(The Center Square) – Republicans in the GOP-controlled Missouri General Assembly Monday staged a three-hour hearing before a joint committee designed to prompt Gov. Mike Parson into issuing an executive order banning critical race theory from state K-12 curriculum.
While saying he’s opposed to teaching CRT in schools, Parson quickly decided against the executive order.
“Critical Race Theory (CRT) has no business being taught in Missouri classrooms – but the vast majority of our schools are not doing that,” Parson tweeted Monday night.
“Missouri schools are teaching diversity, equity and inclusion to help prepare our students for life and for the workforce by allowing them to better understand and respect each other’s differences,” he continued. “However, we do NOT need the extreme teachings of CRT in order to accomplish that goal.”
Parson reiterated that Missouri has always granted local communities and boards control, which he supports.
“I believe in local control and our state has a long history of valuing local control, and that is why local schools districts have statutory authority over curriculum,” Parson wrote. “Individual schools receive direct input from teachers & parents and know best how to address these topics.”
Parson’s tweeted comments surfaced hours after a parade of witnesses provided by No Left Turn in Education, a nationwide grassroots organization that supports parents opposed to their children being taught critical race theory, were invited to speak before the Joint Education Committee by chair Sen. Cindy O’Laughlin, R-Shelbina.
O’Laughlin explained the exclusive “topic of the meeting” was to highlight parents’ anger with an alleged “lack of transparency and, in some cases, deceit” by some school officials and boards in imposing critical race theory into curriculums without public discussion.
O’Laughlin said she had invited Dr. LaGarrett King, director of the Carter Center for K-12 Black History Education at the University of Missouri, “to come, to get his perspective. He’s taught seminars [on teaching critical race theory] across the state but declined.”
The stacked speaker list drew mild pushback from panel Democrats, including Rep. Ingrid Burnett and Sen. Lauren Arthur, both of Kansas City, during the hearing.
“This mindless anger is meant to chill educators from even broaching the subject of race in our nation which has been an undeniable part of our country since before its founding,” Rep. Ashley Bland Manlove, D-Kansas City, told reporters afterward.

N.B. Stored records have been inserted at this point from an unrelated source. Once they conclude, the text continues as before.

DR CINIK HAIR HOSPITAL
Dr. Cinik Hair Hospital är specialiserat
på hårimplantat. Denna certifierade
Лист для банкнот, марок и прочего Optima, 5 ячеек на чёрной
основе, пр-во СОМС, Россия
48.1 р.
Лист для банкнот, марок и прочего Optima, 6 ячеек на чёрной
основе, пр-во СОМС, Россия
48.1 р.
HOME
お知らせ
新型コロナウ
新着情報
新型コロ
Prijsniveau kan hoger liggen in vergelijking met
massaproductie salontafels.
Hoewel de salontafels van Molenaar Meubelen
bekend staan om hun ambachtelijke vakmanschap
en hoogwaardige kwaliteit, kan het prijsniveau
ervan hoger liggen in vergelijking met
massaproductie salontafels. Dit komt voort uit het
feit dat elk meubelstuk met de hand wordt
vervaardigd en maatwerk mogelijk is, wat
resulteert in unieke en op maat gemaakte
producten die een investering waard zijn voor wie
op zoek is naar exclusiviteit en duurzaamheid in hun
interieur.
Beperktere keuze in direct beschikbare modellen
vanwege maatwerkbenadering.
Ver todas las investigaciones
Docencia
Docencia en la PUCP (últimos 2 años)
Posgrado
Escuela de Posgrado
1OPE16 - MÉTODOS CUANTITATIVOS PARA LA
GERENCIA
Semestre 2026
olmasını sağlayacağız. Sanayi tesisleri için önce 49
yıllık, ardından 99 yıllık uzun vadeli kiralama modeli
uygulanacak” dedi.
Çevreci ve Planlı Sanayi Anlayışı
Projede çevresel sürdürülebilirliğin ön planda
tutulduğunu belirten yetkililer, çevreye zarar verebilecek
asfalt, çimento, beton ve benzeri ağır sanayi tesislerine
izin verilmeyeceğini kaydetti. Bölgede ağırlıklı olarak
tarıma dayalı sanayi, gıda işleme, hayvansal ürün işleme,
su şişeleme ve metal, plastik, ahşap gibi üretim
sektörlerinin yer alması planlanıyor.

Critical race theory has emerged as a hot-button issue for Republicans nationwide.
State school boards in Florida, Georgia, Utah and Oklahoma have adopted guidelines barring critical race theory and/or the New York Time’s 1619 Project while lawmakers in seven states – Idaho, Oklahoma, Tennessee, Texas, Iowa, New Hampshire, Arizona – have passed bills banning it from public schools.
Missouri lawmakers attempted to adopt a bill banning critical race theory during their 2021 session.
House Bill 952, filed by Rep. Brian Seitz, R-Branson, died in the House Rules Committee. Attempts to revive it as an amendment to unrelated bills failed.
O’Laughlin, who chairs the Senate Education Committee, and House Elementary & Secondary Education Committee chair Rep. Chuck Basye, R-Rocheport, in a May letter asked Parson to call a special session to “prevent or curtail” teaching critical race theory, which they called “divisive and unnecessary.”
On July 6, Sen. Mike Moon, R-Ash Grove, dispatched a letter signed by 67 state lawmakers urging Parson to issue an executive order banning critical race theory.
“I believe the destructive nature of this type of teaching demands immediate executive action until the Legislature can address it,” Moon wrote.
Parson’s tweet essentially means it will require lawmakers to adopt legislation banning critical race theory during their 2022 legislative session.